▶ **Material for the task**

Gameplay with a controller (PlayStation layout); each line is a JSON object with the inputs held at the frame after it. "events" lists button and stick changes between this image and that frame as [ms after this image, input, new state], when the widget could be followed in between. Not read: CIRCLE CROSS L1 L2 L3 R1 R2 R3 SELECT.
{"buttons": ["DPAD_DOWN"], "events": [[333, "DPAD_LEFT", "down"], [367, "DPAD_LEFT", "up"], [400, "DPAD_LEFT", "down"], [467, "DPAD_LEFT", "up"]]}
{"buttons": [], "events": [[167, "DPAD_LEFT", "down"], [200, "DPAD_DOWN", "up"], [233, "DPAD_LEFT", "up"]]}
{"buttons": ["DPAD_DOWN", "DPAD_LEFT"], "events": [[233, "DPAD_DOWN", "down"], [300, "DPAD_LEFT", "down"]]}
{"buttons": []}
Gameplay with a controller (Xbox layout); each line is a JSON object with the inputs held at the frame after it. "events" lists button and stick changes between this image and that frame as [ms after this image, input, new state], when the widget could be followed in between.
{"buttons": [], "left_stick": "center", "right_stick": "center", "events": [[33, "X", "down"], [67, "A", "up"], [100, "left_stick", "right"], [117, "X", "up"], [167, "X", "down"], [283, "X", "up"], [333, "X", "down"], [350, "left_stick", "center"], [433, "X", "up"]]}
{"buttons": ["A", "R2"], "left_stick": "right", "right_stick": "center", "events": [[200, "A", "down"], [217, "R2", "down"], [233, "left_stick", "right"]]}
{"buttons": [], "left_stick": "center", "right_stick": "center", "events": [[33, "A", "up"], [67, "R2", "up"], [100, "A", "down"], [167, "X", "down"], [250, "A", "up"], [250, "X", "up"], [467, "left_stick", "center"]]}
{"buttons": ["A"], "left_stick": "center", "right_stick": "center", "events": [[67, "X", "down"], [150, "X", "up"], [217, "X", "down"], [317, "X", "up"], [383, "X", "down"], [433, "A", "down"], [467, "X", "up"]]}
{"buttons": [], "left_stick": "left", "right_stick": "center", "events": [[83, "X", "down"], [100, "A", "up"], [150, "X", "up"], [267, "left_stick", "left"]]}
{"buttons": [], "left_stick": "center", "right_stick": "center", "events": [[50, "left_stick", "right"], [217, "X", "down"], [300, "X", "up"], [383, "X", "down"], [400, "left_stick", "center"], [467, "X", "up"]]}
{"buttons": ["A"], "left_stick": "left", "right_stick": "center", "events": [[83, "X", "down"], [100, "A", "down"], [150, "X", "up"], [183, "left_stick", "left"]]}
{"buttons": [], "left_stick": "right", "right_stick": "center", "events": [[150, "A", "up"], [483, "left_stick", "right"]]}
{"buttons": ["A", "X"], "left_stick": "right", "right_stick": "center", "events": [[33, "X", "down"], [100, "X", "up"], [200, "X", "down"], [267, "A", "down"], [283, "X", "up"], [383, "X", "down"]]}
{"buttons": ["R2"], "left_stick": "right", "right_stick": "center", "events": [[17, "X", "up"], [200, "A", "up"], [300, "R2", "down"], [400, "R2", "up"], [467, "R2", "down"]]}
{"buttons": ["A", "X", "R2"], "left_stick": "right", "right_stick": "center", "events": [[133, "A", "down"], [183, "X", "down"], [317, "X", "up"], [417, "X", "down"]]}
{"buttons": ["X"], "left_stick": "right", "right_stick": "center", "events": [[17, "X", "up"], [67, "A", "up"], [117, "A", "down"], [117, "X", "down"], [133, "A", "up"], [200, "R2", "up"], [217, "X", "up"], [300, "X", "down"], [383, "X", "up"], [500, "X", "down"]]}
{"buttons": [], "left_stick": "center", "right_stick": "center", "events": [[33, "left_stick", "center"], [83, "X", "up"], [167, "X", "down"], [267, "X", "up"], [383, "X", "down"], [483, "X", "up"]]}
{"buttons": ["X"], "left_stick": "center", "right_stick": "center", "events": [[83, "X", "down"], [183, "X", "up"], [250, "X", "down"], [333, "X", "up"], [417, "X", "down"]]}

▶ **What the exercise asks**
Find the string "controller" in the entries above. Copy each line where it occurs.

▶ **Response**
Gameplay with a controller (PlayStation layout); each line is a JSON object with the inputs held at the frame after it. "events" lists button and stick changes between this image and that frame as [ms after this image, input, new state], when the widget could be followed in between. Not read: CIRCLE CROSS L1 L2 L3 R1 R2 R3 SELECT.
Gameplay with a controller (Xbox layout); each line is a JSON object with the inputs held at the frame after it. "events" lists button and stick changes between this image and that frame as [ms after this image, input, new state], when the widget could be followed in between.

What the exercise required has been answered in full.